We formerly leased about 250,000 square feet to Interpublic and they downsized around 2000, and then around 2004 we leased their space to Ecko. Ecko was like the Tommy Hilfiger of its day—this really popular label. And their business was strong and growing and they took 270,000 square feet. They were the largest tenant by far. The building has always attracted great tenants—we had Reader’s Digest, Forbes, Mattel. Nike has three floors. Ecko had floors two, three, four, five and six in the 40 building and floors two, three, four and six in the 28 building. We wound up taking floors back: three and four in both properties. We have worked out an arrangement to assist Ecko in subleasing its remaining space, and we have the option to terminate its lease if we find a tenant for its space where a direct arrangement is more suitable. Once we took the space back, we could see the activity brewing in Midtown South with high-tech and media companies.
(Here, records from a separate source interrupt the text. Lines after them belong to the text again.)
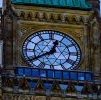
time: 12:39
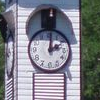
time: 2:01
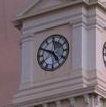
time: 4:49
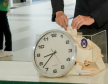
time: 8:37
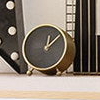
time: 12:07
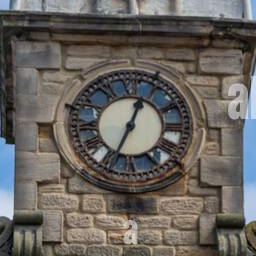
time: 12:34
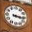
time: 3:16
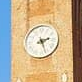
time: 2:26
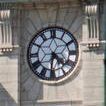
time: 4:31
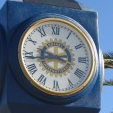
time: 9:43
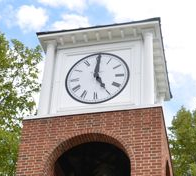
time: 5:00
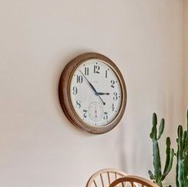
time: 2:52
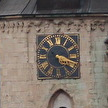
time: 5:18
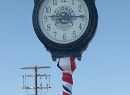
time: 9:14
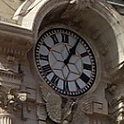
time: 1:05
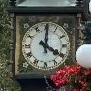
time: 4:00
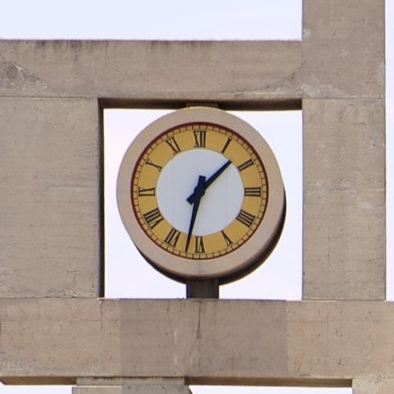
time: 1:32
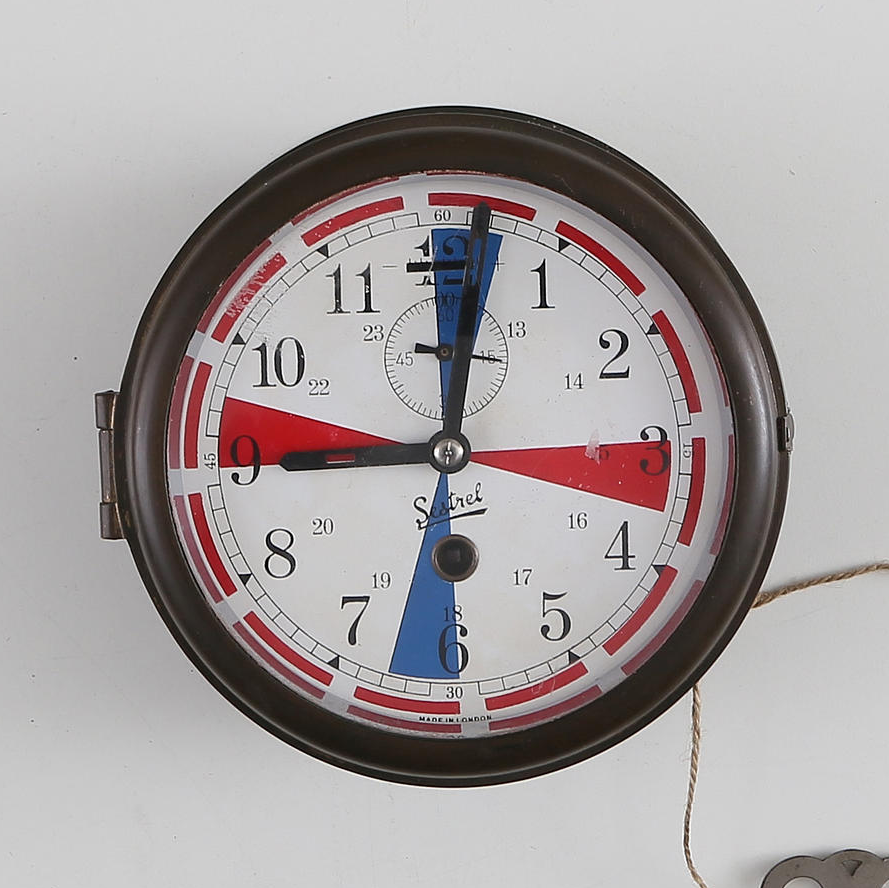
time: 9:01
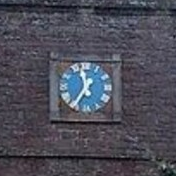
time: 11:35
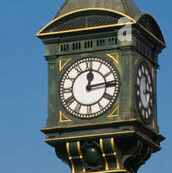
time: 12:13
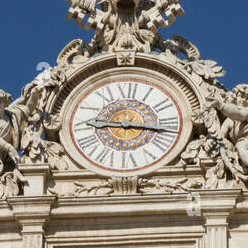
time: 9:16
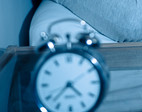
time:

And that’s who you wound up leasing to?
That’s right. We leased three to Estée Lauder and four to AppNexus and there’s a lot of activity on the remaining floors. We can wait to find a tenant for the sixth floor because Ecko is still on the lease for that floor and subleases the space, part of it to Usablenet. I remember the tech boom of the late 1990s and we’re very aware that not all these companies that you see in Midtown South are going to make it. At some point there will probably be a shakeout and so we have been selective. One of the motivations we’ve had working with AppNexus is we like their business model. The principals had sold their last business to Yahoo. This venture is backed by Microsoft. They’re well funded.
What’s going on with the fifth floor and the other space that is available?
Five was sublet by Ecko to a company called Big Fuel. They have a great name but I’d never heard of them. Then six months later they were purchased by Publicis. Ecko’s lease stretches to 2014. A lot of brand-name tenants have been through the building. We are close to leasing the second floor and we’re looking to create a jewel box on the fifth floor and the penthouse space of 40 West 23rd Street, by combining the two floors into a block and connecting it with the roof space that starts on seven. We’re also looking to help AppNexus expand, possibly on five. Right now we’re preparing to build the roof space, moving the cooling units that are there to the roof of 28 West 23rd Street, which, remember, is 12 stories. A lot of what we’re doing we were motivated and inspired by 111 Eighth Avenue and 200 Fifth Avenue, which are like the bookends of the neighborhood, Google to the south and Grey to the north.
What about the second floor?
We’re marketing the second floor right now. We have gotten in the mid $50s for the other spaces recently and so we’re asking in the $60s for the space.